AAMAS 2010 Workshops and Industry Track

Meanwhile, in the background, the Workshop Chair, Kagan Tumer, set about issuing a call for workshops, and the list of accepted workshops is now available from the website, with many of these workshops already having issued their first calls. The deadline for workshop papers is 2 February 2010, so there's a good month to get papers ready after the New Year.

At the same time, the Industry and Applications Track Chairs, Jeff Kephart of IBM and Dominic Greenwood of Whitestein Technologies, have now received their paper submissions, and decisions are due out in early to mid January.

It's all shaping up very nicely.

AAMAS 2010 Papers

I had intended to write this earlier, but the last couple of months have been hectic with lots of activity on various aspects of the conference. Still, it's a good time to take stock now that there's a little breathing space during the holiday period.

First, AAMAS 2010 received 570 papers submitted in the main track, 57 in the robotics track and 58 in the virtual agents track, giving 685 papers in total. This is a very significant increase on the number of submissions from 2009, and the Publicity Chair, Jordi Sabater did his job brilliantly.
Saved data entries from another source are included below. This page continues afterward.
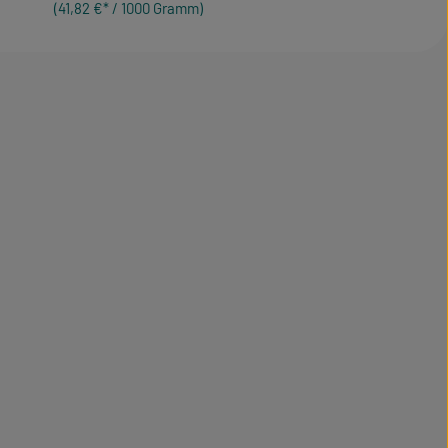
(41,82 €* / 1000 Gramm)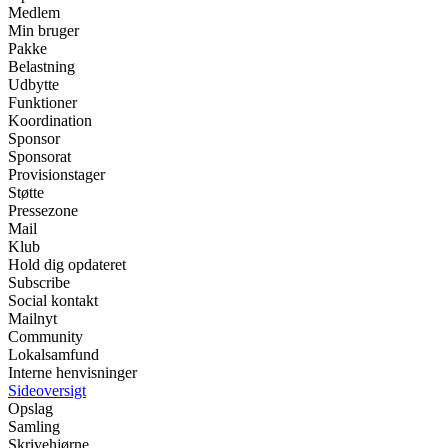
Medlem
Min bruger
Pakke
Belastning
Udbytte
Funktioner
Koordination
Sponsor
Sponsorat
Provisionstager
Støtte
Pressezone
Mail
Klub
Hold dig opdateret
Subscribe
Social kontakt
Mailnyt
Community
Lokalsamfund
Interne henvisninger
Sideoversigt
Opslag
Samling
Skrivehjørne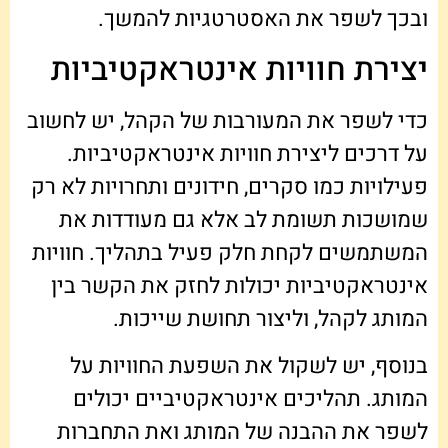
ובכך לשפר את האסטרטגיות להמשך.
יצירת חוויות אינטראקטיביות
כדי לשפר את המעורבות של הקהל, יש לחשוב
על דרכים ליצירת חוויות אינטראקטיביות.
פעילויות כמו סקרים, חידונים ותחרויות לא רק
שמושכות תשומת לב אלא גם מעודדות את
המשתמשים לקחת חלק פעיל בתהליך. חוויות
אינטראקטיביות יכולות לחזק את הקשר בין
המותג לקהל, וליצור תחושת שייכות.
בנוסף, יש לשקול את השפעת החוויות על
המותג. תהליכים אינטראקטיביים יכולים
לשפר את ההבנה של המותג ואת התחברות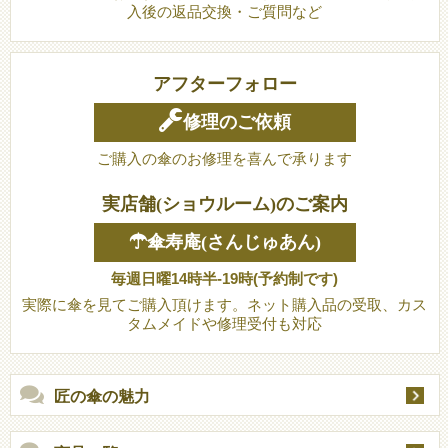
入後の返品交換・ご質問など
アフターフォロー
修理のご依頼
ご購入の傘のお修理を喜んで承ります
実店舗(ショウルーム)のご案内
☂傘寿庵(さんじゅあん)
毎週日曜14時半-19時(予約制です)
実際に傘を見てご購入頂けます。ネット購入品の受取、カス
タムメイドや修理受付も対応
匠の傘の魅力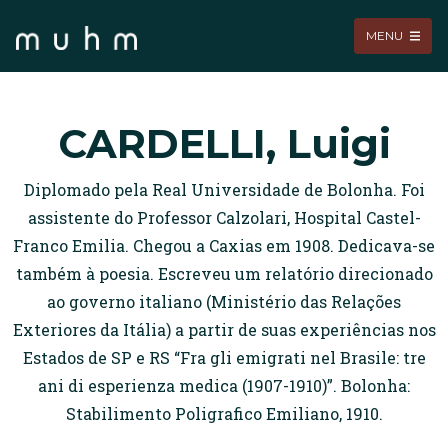
MENU
CARDELLI, Luigi
Diplomado pela Real Universidade de Bolonha. Foi
assistente do Professor Calzolari, Hospital Castel-
Franco Emilia. Chegou a Caxias em 1908. Dedicava-se
também à poesia. Escreveu um relatório direcionado
ao governo italiano (Ministério das Relações
Exteriores da Itália) a partir de suas experiências nos
Estados de SP e RS “Fra gli emigrati nel Brasile: tre
ani di esperienza medica (1907-1910)”. Bolonha:
Stabilimento Poligrafico Emiliano, 1910.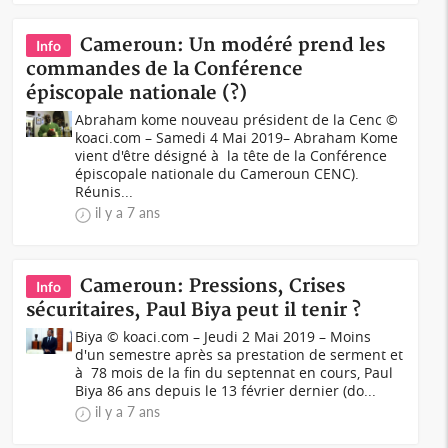
Cameroun: Un modéré prend les
Info
commandes de la Conférence
épiscopale nationale (?)
Abraham kome nouveau président de la Cenc ©
koaci.com – Samedi 4 Mai 2019– Abraham Kome
vient d'être désigné à la tête de la Conférence
épiscopale nationale du Cameroun CENC).
Réunis...
il y a 7 ans
Cameroun: Pressions, Crises
Info
sécuritaires, Paul Biya peut il tenir ?
Biya © koaci.com – Jeudi 2 Mai 2019 – Moins
d'un semestre après sa prestation de serment et
à 78 mois de la fin du septennat en cours, Paul
Biya 86 ans depuis le 13 février dernier (do...
il y a 7 ans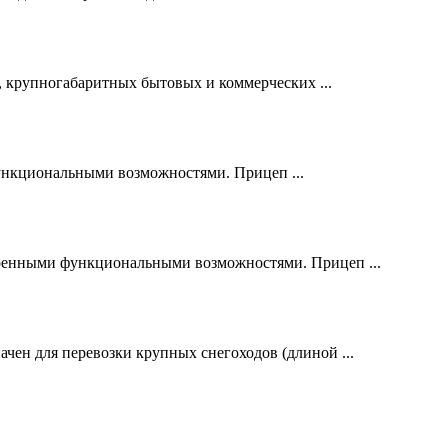
, крупногабаритных бытовых и коммерческих ...
нкциональными возможностями. Прицеп ...
нными функциональными возможностями. Прицеп ...
н для перевозки крупных снегоходов (длиной ...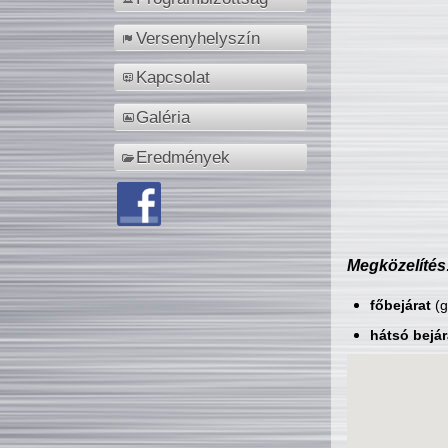
Versenyhelyszín
Kapcsolat
Galéria
Eredmények
Megközelítés
főbejárat
(g
hátsó bejár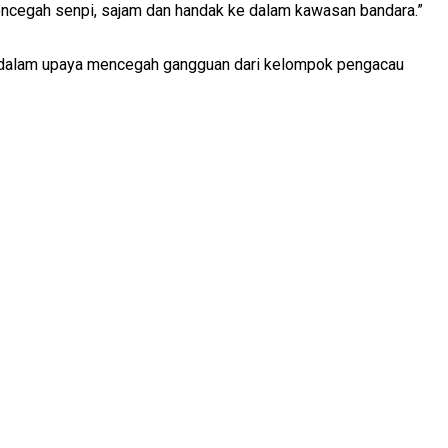
encegah senpi, sajam dan handak ke dalam kawasan bandara.”
si dalam upaya mencegah gangguan dari kelompok pengacau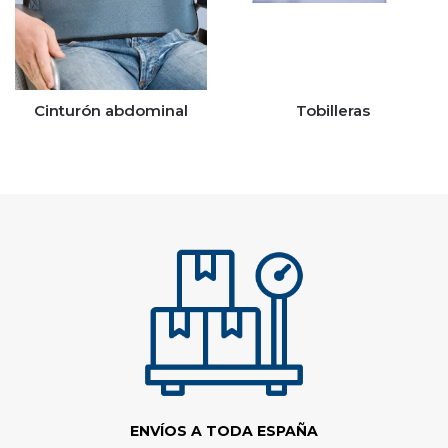
Cinturón abdominal
Tobilleras
ENVÍOS A TODA ESPAÑA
Because I am late in writing this, the decisions are already out, with a huge amount of effort from the Program Committee and Senior Program Committee, and especially the Program Chairs, Wiebe van der Hoek and Gal Kaminka, who spent a very long week together finalising the decisions in Liverpool shortly before Xmas.

The results give 163 full papers (23.9%) and 136 short papers giving another (19.9%), broadly in line with the 2009 acceptance rates.

Wednesday, 26 August 2009

AAMAS 2010 Tutorials

Progress continues on AAMAS 2010: last week the first call for tutorial proposals was published. Thanks to Kate Larson for producing it, and to Jordi for distributing it.

It will be added to the website shortly

Monday, 10 August 2009

EPSRC on Twitter

I was going to write something a week or so back, when there was uproar in the cricket world as a result of Phillip Hughes (the Australian batsman) announcing on Twitter that he had been dropped by the Australian selectors before the team had been announced officially. And then the newspapers were full of countless other instances of cricket commentators, ex-coaches, current players, etc., using Twitter. It seemed to me to be a sudden explosion in use of Twitter.

Then, Darren Bent, the Tottenham football player, decided to have a rant on Twitter about delays in his transfer to Sunderland, abusing his employer in the process, and receiving a fine of £80,000 for his pains. Where would it all end?

The answer is that it ends with me finally biting the bullet as a result of an email received 10 minutes ago, stating that the UK's EPSRC is now on Twitter. Sigh!

Monday, 3 August 2009

AAMAS 2010 Website Goes Live

Thanks to excellent work by a whole bunch of people, but Hojjat Ghaderi in particular, the website for AAMAS 2010 is now live. Previously, we just had the key dates and the initial Call for Papers there, but it's now looking might fine, consistent with what we're aim for in the premier international agents conference.

Meanwhile work is proceeding on several fronts, despite the summer months, and all is looking good as we move forward.

More on developments as they happen.